Write out exactly the lines below starting at the one containing "Published November 24, 2023 at 5:00 AM EST" and ending at the one containing "silliness in my". Omit every picture.

===== Provided data =====

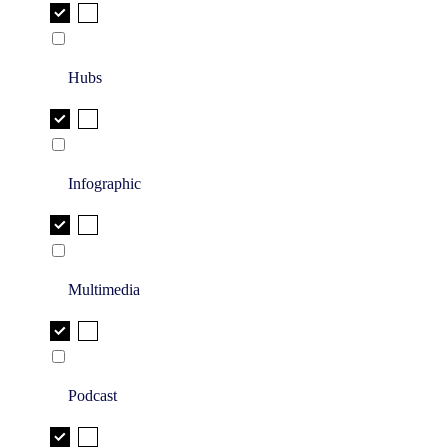
Hubs
Infographic
Multimedia
Podcast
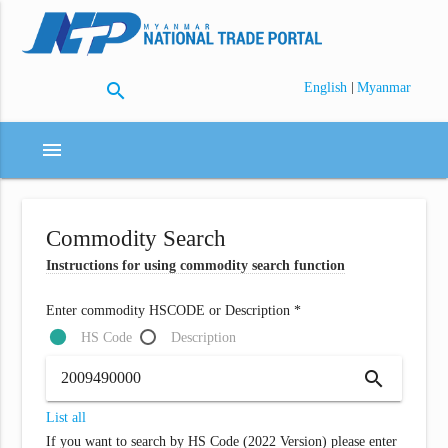
search
|
English
Myanmar
menu
Commodity Search
Instructions for using commodity search function
Enter commodity HSCODE or Description *
HS Code
Description
search
List all
If you want to search by HS Code (2022 Version) please enter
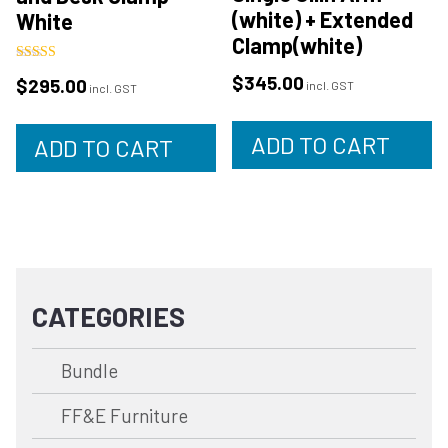
(white) + Extended
White
Clamp(white)
Rated
$
345.00
$
295.00
4.88
incl. GST
incl. GST
out of 5
ADD TO CART
ADD TO CART
CATEGORIES
Bundle
FF&E Furniture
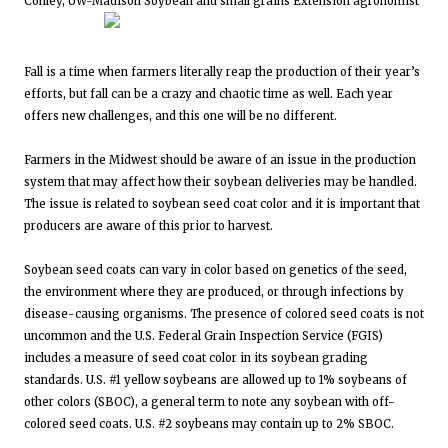
Conley, UW-Madison Soybean and small grains Extension agronomist
Fall is a time when farmers literally reap the production of their year’s
efforts, but fall can be a crazy and chaotic time as well. Each year
offers new challenges, and this one will be no different.
Farmers in the Midwest should be aware of an issue in the production
system that may affect how their soybean deliveries may be handled.
The issue is related to soybean seed coat color and it is important that
producers are aware of this prior to harvest.
Soybean seed coats can vary in color based on genetics of the seed,
the environment where they are produced, or through infections by
disease-causing organisms. The presence of colored seed coats is not
uncommon and the U.S. Federal Grain Inspection Service (FGIS)
includes a measure of seed coat color in its soybean grading
standards. U.S. #1 yellow soybeans are allowed up to 1% soybeans of
other colors (SBOC), a general term to note any soybean with off-
colored seed coats. U.S. #2 soybeans may contain up to 2% SBOC.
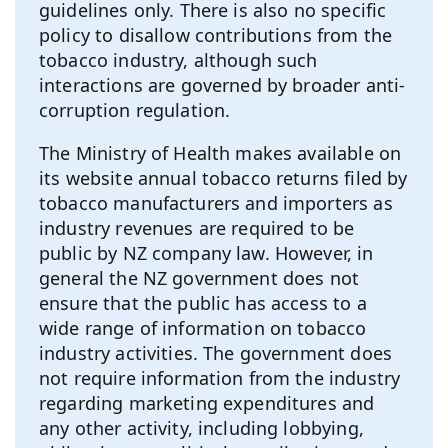
guidelines only. There is also no specific
policy to disallow contributions from the
tobacco industry, although such
interactions are governed by broader anti-
corruption regulation.
The Ministry of Health makes available on
its website annual tobacco returns filed by
tobacco manufacturers and importers as
industry revenues are required to be
public by NZ company law. However, in
general the NZ government does not
ensure that the public has access to a
wide range of information on tobacco
industry activities. The government does
not require information from the industry
regarding marketing expenditures and
any other activity, including lobbying,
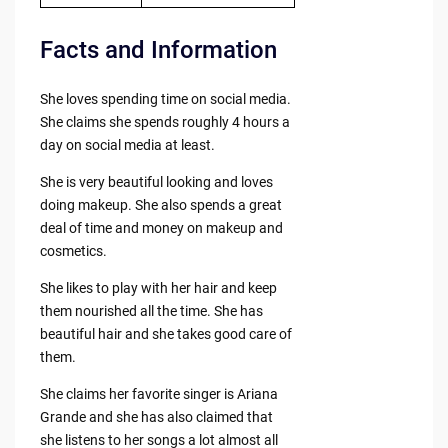
Facts and Information
She loves spending time on social media.
She claims she spends roughly 4 hours a
day on social media at least.
She is very beautiful looking and loves
doing makeup. She also spends a great
deal of time and money on makeup and
cosmetics.
She likes to play with her hair and keep
them nourished all the time. She has
beautiful hair and she takes good care of
them.
She claims her favorite singer is Ariana
Grande and she has also claimed that
she listens to her songs a lot almost all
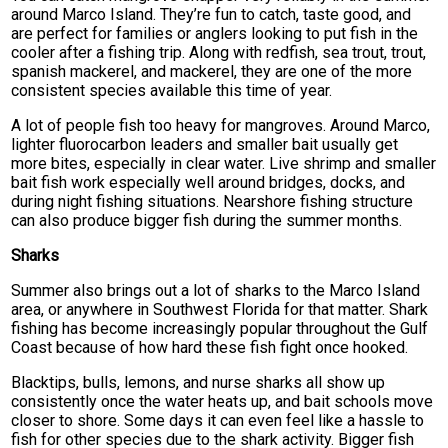
around Marco Island. They’re fun to catch, taste good, and
are perfect for families or anglers looking to put fish in the
cooler after a fishing trip. Along with redfish, sea trout, trout,
spanish mackerel, and mackerel, they are one of the more
consistent species available this time of year.
A lot of people fish too heavy for mangroves. Around Marco,
lighter fluorocarbon leaders and smaller bait usually get
more bites, especially in clear water. Live shrimp and smaller
bait fish work especially well around bridges, docks, and
during night fishing situations. Nearshore fishing structure
can also produce bigger fish during the summer months.
Sharks
Summer also brings out a lot of sharks to the Marco Island
area, or anywhere in Southwest Florida for that matter. Shark
fishing has become increasingly popular throughout the Gulf
Coast because of how hard these fish fight once hooked.
Blacktips, bulls, lemons, and nurse sharks all show up
consistently once the water heats up, and bait schools move
closer to shore. Some days it can even feel like a hassle to
fish for other species due to the shark activity. Bigger fish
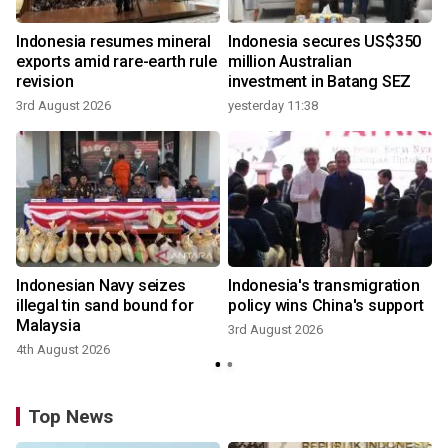
Indonesia resumes mineral
Indonesia secures US$350
exports amid rare-earth rule
million Australian
revision
investment in Batang SEZ
3rd August 2026
yesterday 11:38
Indonesian Navy seizes
Indonesia's transmigration
illegal tin sand bound for
policy wins China's support
Malaysia
3rd August 2026
4th August 2026
Top News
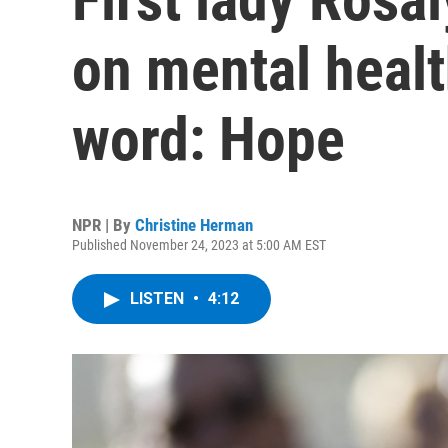
on mental healt
word: Hope
NPR | By
Christine Herman
Published November 24, 2023 at 5:00 AM EST
LISTEN
•
4:12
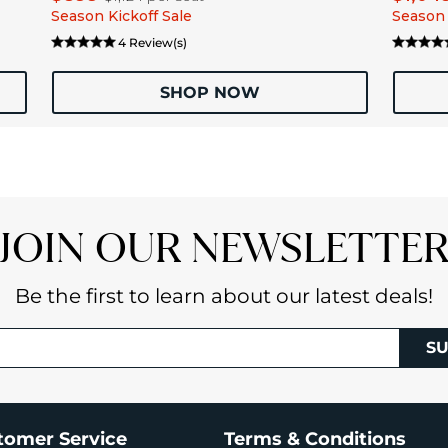
Season Kickoff Sale
Season 
4 Review(s)
SHOP NOW
JOIN OUR NEWSLETTE
Be the first to learn about our latest deals!
SU
tomer Service
Terms & Conditions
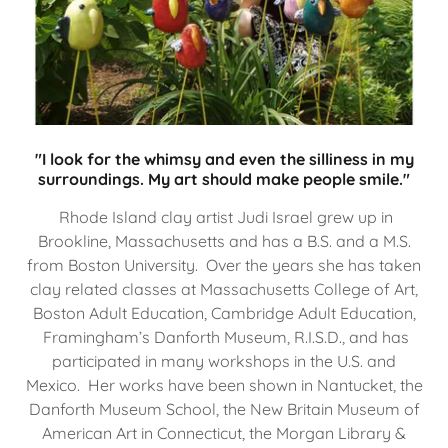
"I look for the whimsy and even the silliness in my
surroundings. My art should make people smile."
Rhode Island clay artist Judi Israel grew up in
Brookline, Massachusetts and has a B.S. and a M.S.
from Boston University. Over the years she has taken
clay related classes at Massachusetts College of Art,
Boston Adult Education, Cambridge Adult Education,
Framingham’s Danforth Museum, R.I.S.D., and has
participated in many workshops in the U.S. and
Mexico. Her works have been shown in Nantucket, the
Danforth Museum School, the New Britain Museum of
American Art in Connecticut, the Morgan Library &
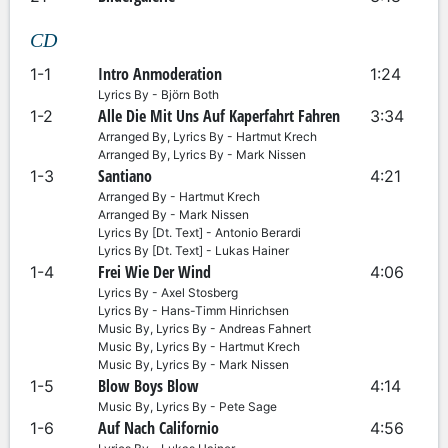
CD
Intro Anmoderation
1-1
1:24
Lyrics By - Björn Both
Alle Die Mit Uns Auf Kaperfahrt Fahren
1-2
3:34
Arranged By, Lyrics By - Hartmut Krech
Arranged By, Lyrics By - Mark Nissen
Santiano
1-3
4:21
Arranged By - Hartmut Krech
Arranged By - Mark Nissen
Lyrics By [Dt. Text] - Antonio Berardi
Lyrics By [Dt. Text] - Lukas Hainer
Frei Wie Der Wind
1-4
4:06
Lyrics By - Axel Stosberg
Lyrics By - Hans-Timm Hinrichsen
Music By, Lyrics By - Andreas Fahnert
Music By, Lyrics By - Hartmut Krech
Music By, Lyrics By - Mark Nissen
Blow Boys Blow
1-5
4:14
Music By, Lyrics By - Pete Sage
Auf Nach Californio
1-6
4:56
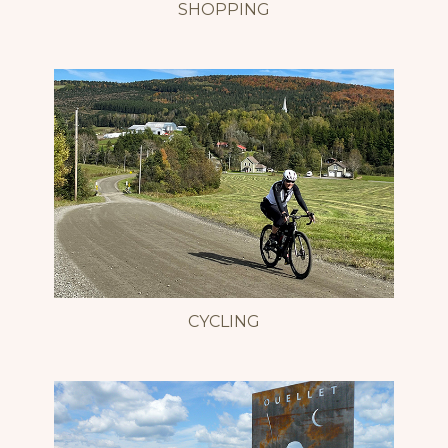
SHOPPING
CYCLING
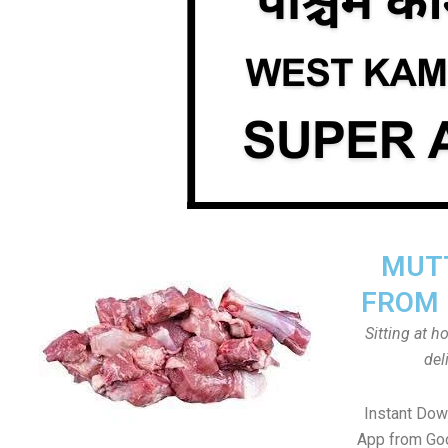
MUTT
FROM 
Sitting at 
del
Instant Do
App from Goo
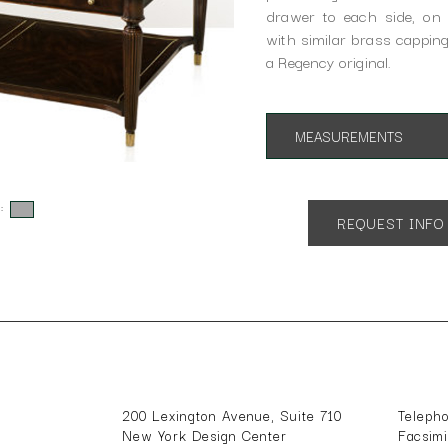
drawer to each side, on 
with similar brass capping
a Regency original.
MEASUREMENTS
App. 54"w 34"d 20.5"h
s:
REQUEST INFO
200 Lexington Avenue, Suite 710
Teleph
New York Design Center
Facsim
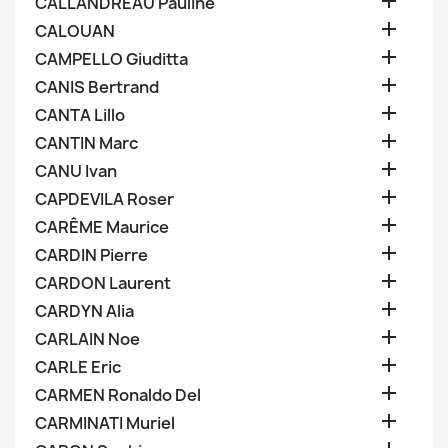

CALLANDREAU Pauline

CALOUAN

CAMPELLO Giuditta

CANIS Bertrand

CANTA Lillo

CANTIN Marc

CANU Ivan

CAPDEVILA Roser

CARÊME Maurice

CARDIN Pierre

CARDON Laurent

CARDYN Alia

CARLAIN Noe

CARLE Eric

CARMEN Ronaldo Del

CARMINATI Muriel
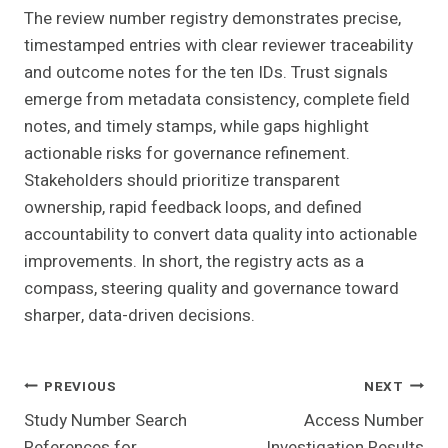
The review number registry demonstrates precise,
timestamped entries with clear reviewer traceability
and outcome notes for the ten IDs. Trust signals
emerge from metadata consistency, complete field
notes, and timely stamps, while gaps highlight
actionable risks for governance refinement.
Stakeholders should prioritize transparent
ownership, rapid feedback loops, and defined
accountability to convert data quality into actionable
improvements. In short, the registry acts as a
compass, steering quality and governance toward
sharper, data-driven decisions.
Post
PREVIOUS
NEXT
Study Number Search
Access Number
Navigation
References for
Investigation Results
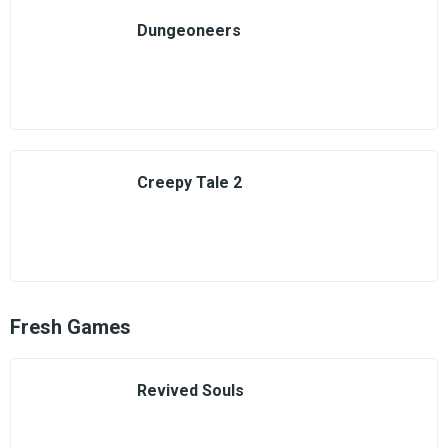
Dungeoneers
Creepy Tale 2
Fresh Games
Revived Souls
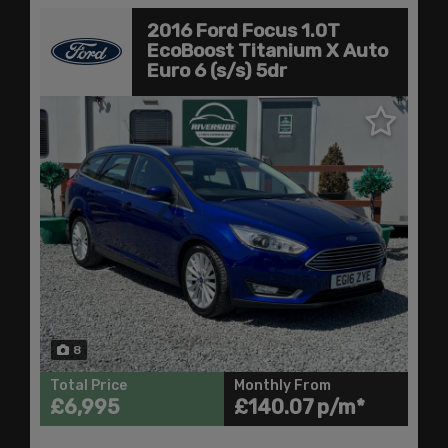
2016 Ford Focus 1.0T
EcoBoost Titanium X Auto
Euro 6 (s/s) 5dr
8
Total Price
Monthly From
£6,995
£140.07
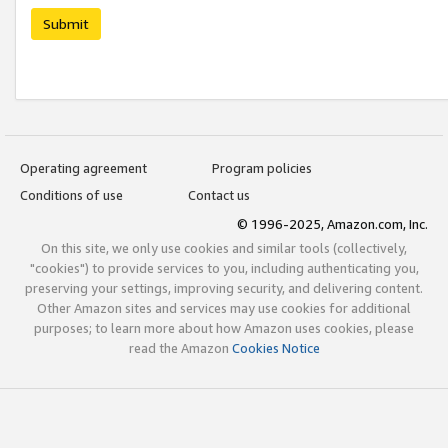
Submit
Operating agreement
Program policies
Conditions of use
Contact us
© 1996-2025, Amazon.com, Inc.
On this site, we only use cookies and similar tools (collectively,
"cookies") to provide services to you, including authenticating you,
preserving your settings, improving security, and delivering content.
Other Amazon sites and services may use cookies for additional
purposes; to learn more about how Amazon uses cookies, please
read the Amazon
Cookies Notice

=====

Solution to the exercise:
Published November 24, 2023 at 5:00 AM EST
LISTEN
•
4:12
Season Kickoff Sale
Season 
4 Review(s)
SHOP NOW
JOIN OUR NEWSLETTE
Be the first to learn about our latest deals!
SU
tomer Service
Terms & Conditions
"I look for the whimsy and even the silliness in my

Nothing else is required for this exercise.